■ **WHAT IS EXPECTED**: Please reproduce all entries word for word and omit their pictures.

■ **SUPPLIED DATA**:
• • • •

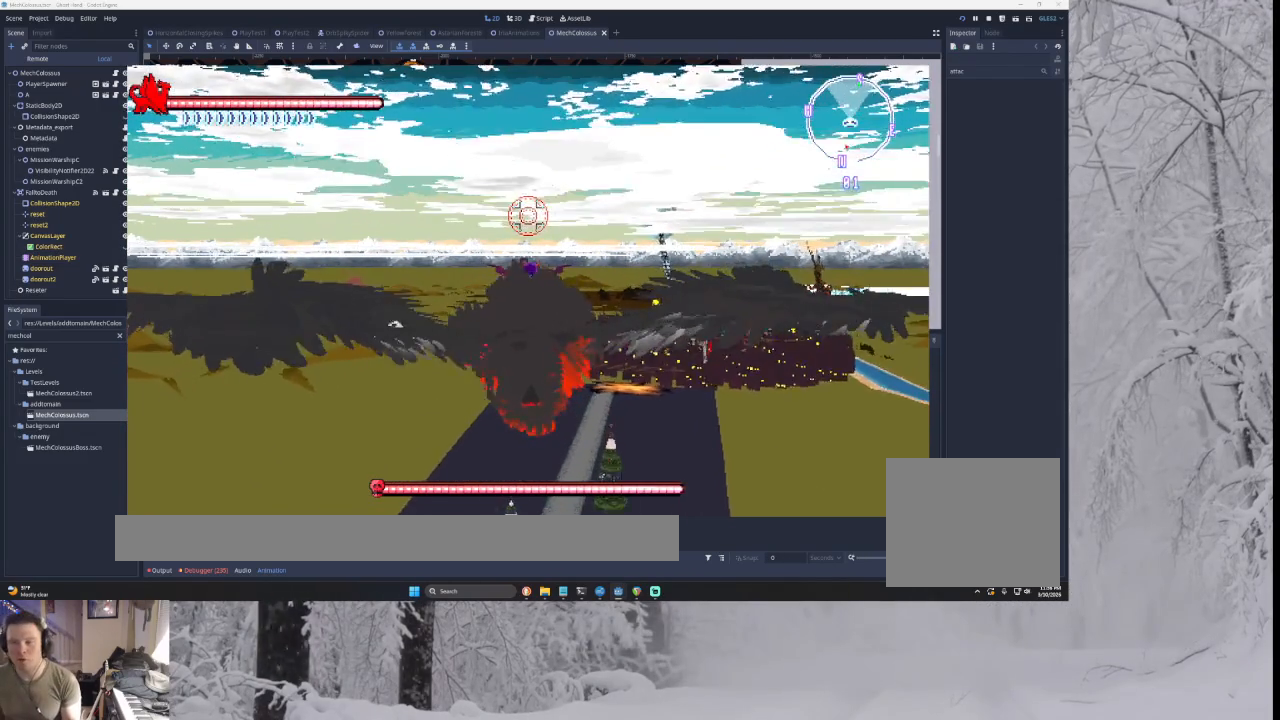
{"buttons": ["CROSS"], "left_stick": "center", "right_stick": "center", "events": [[200, "left_stick", "right"], [467, "left_stick", "center"]]}
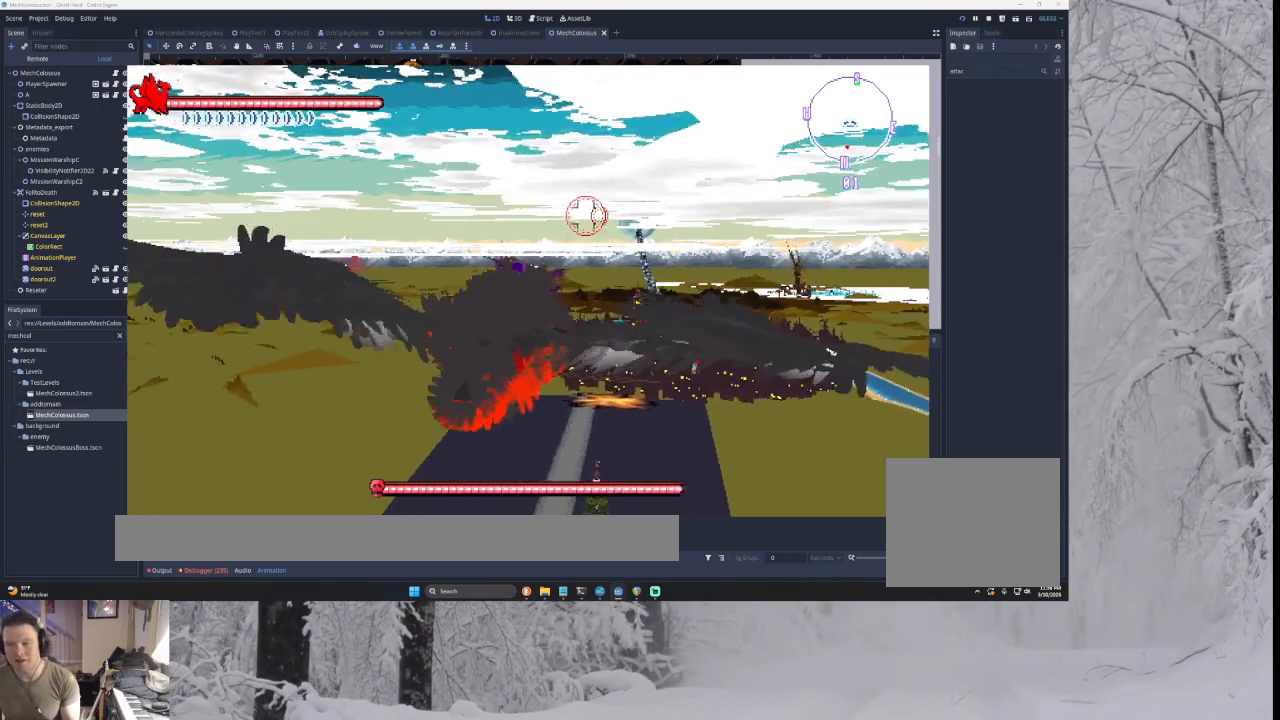
{"buttons": ["CROSS"], "left_stick": "center", "right_stick": "center", "events": []}
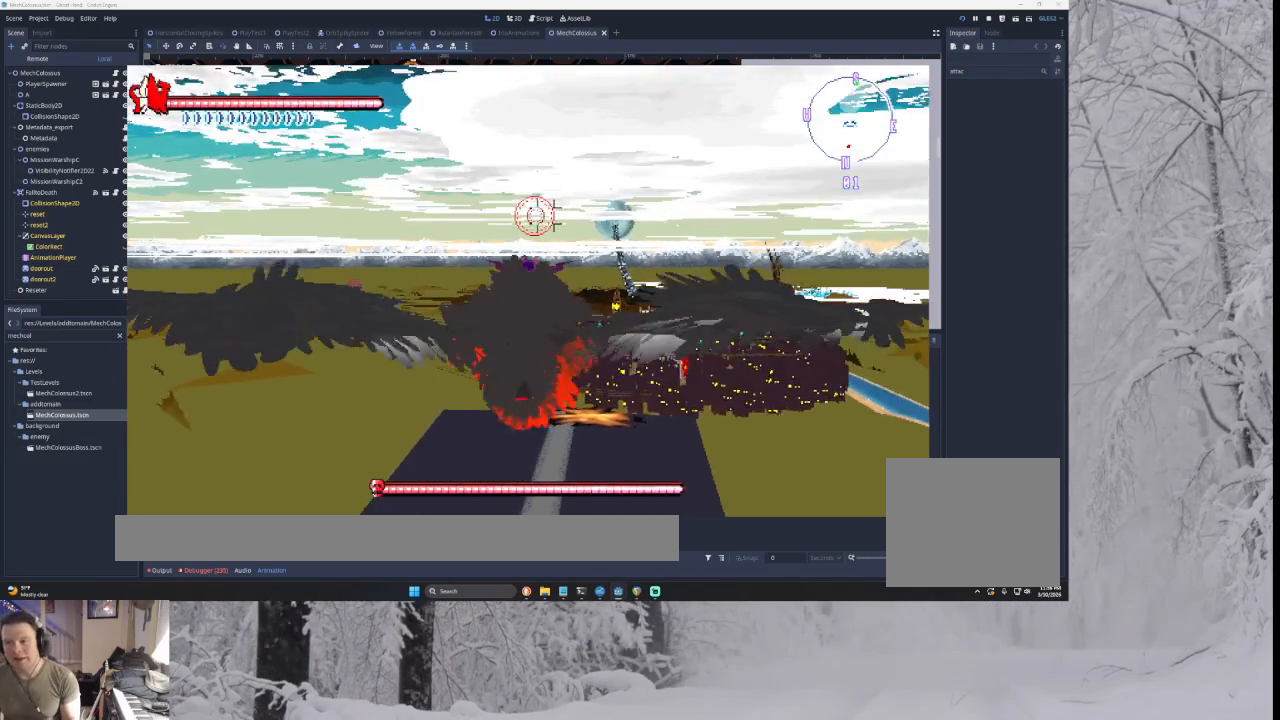
{"buttons": ["CROSS"], "left_stick": "center", "right_stick": "center", "events": []}
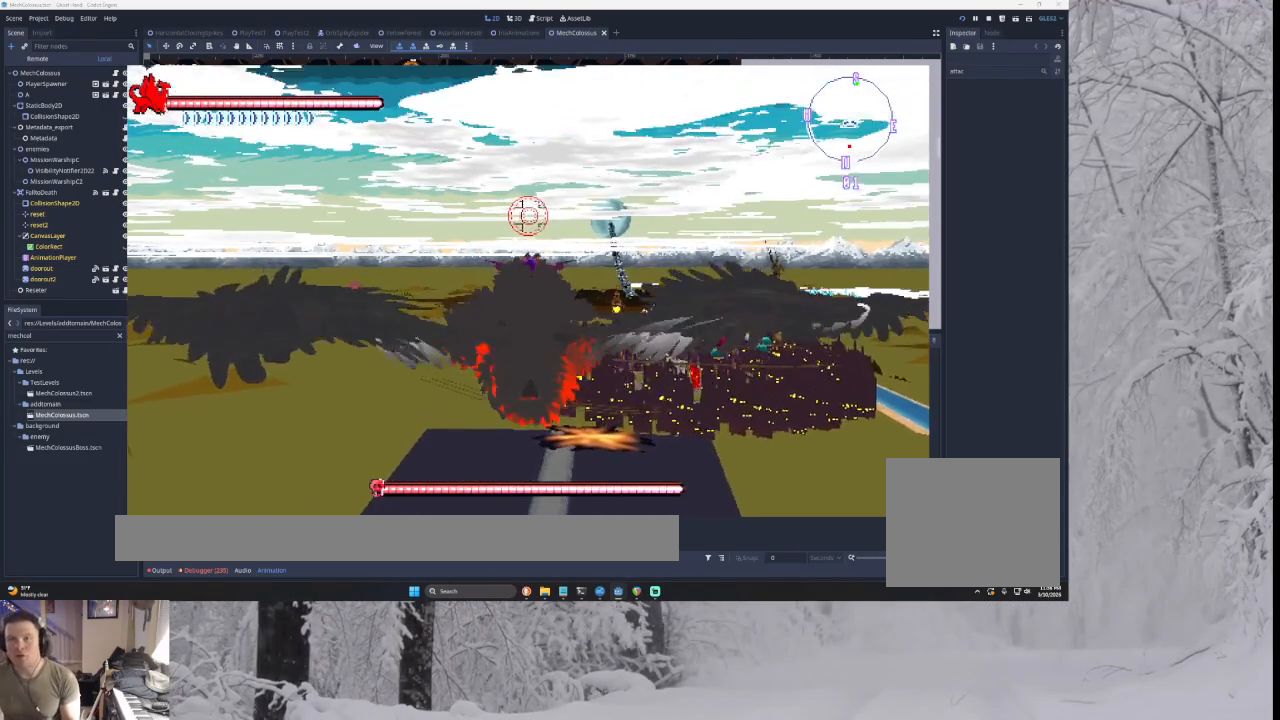
{"buttons": ["CROSS"], "left_stick": "center", "right_stick": "center", "events": []}
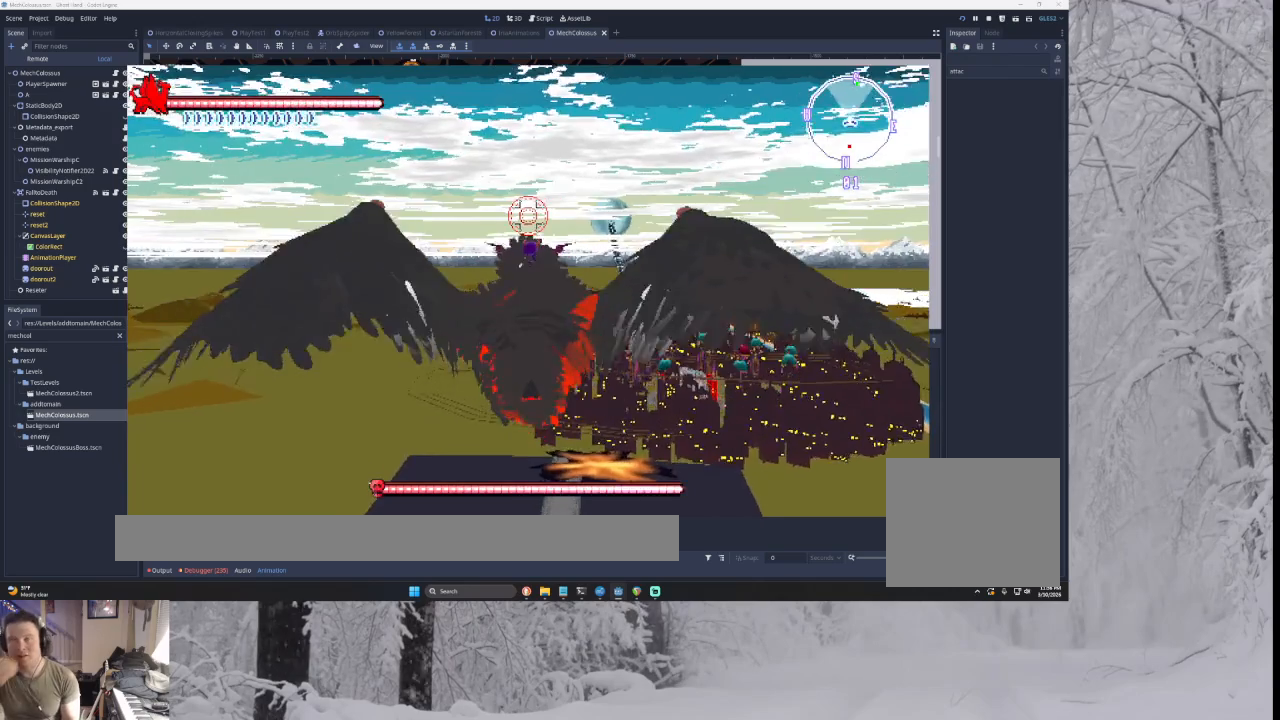
{"buttons": ["CROSS"], "left_stick": "center", "right_stick": "center", "events": []}
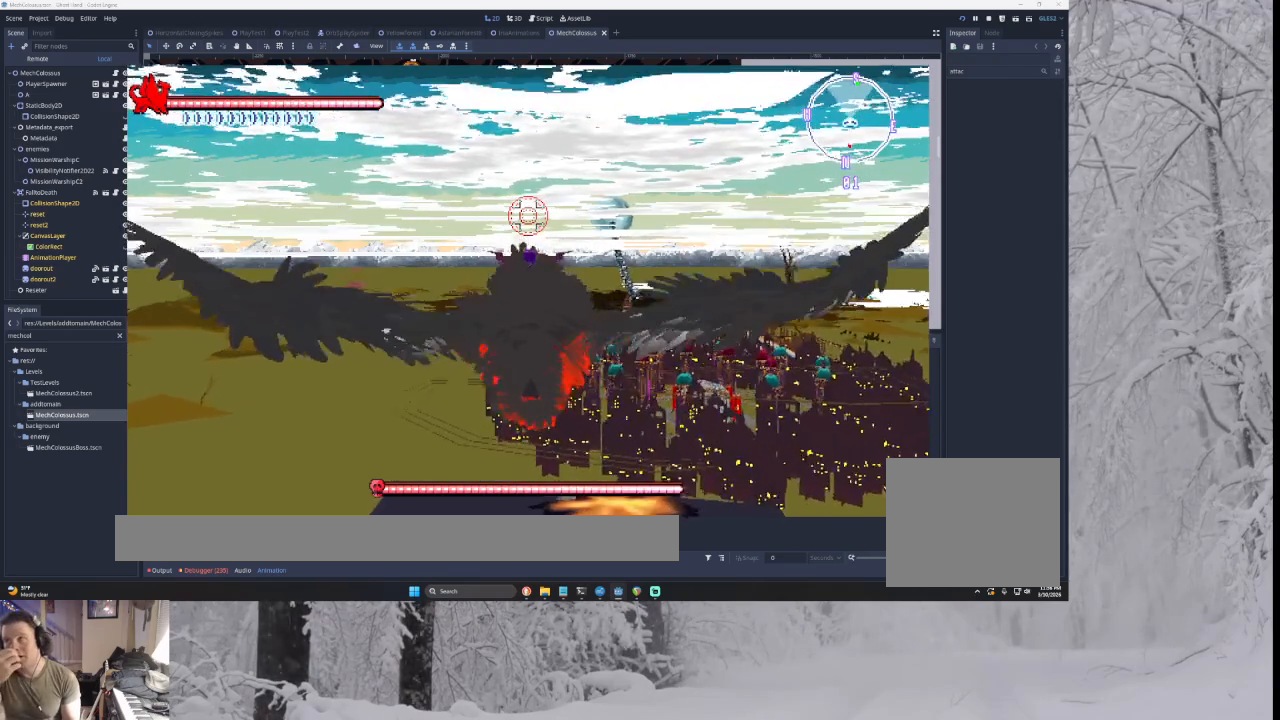
{"buttons": ["CROSS"], "left_stick": "center", "right_stick": "center", "events": []}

• • • •

■ **RESPONSE TO THIS EXERCISE**:
{"buttons": ["CROSS"], "left_stick": "center", "right_stick": "center", "events": [[200, "left_stick", "right"], [467, "left_stick", "center"]]}
{"buttons": ["CROSS"], "left_stick": "center", "right_stick": "center", "events": []}
{"buttons": ["CROSS"], "left_stick": "center", "right_stick": "center", "events": []}
{"buttons": ["CROSS"], "left_stick": "center", "right_stick": "center", "events": []}
{"buttons": ["CROSS"], "left_stick": "center", "right_stick": "center", "events": []}
{"buttons": ["CROSS"], "left_stick": "center", "right_stick": "center", "events": []}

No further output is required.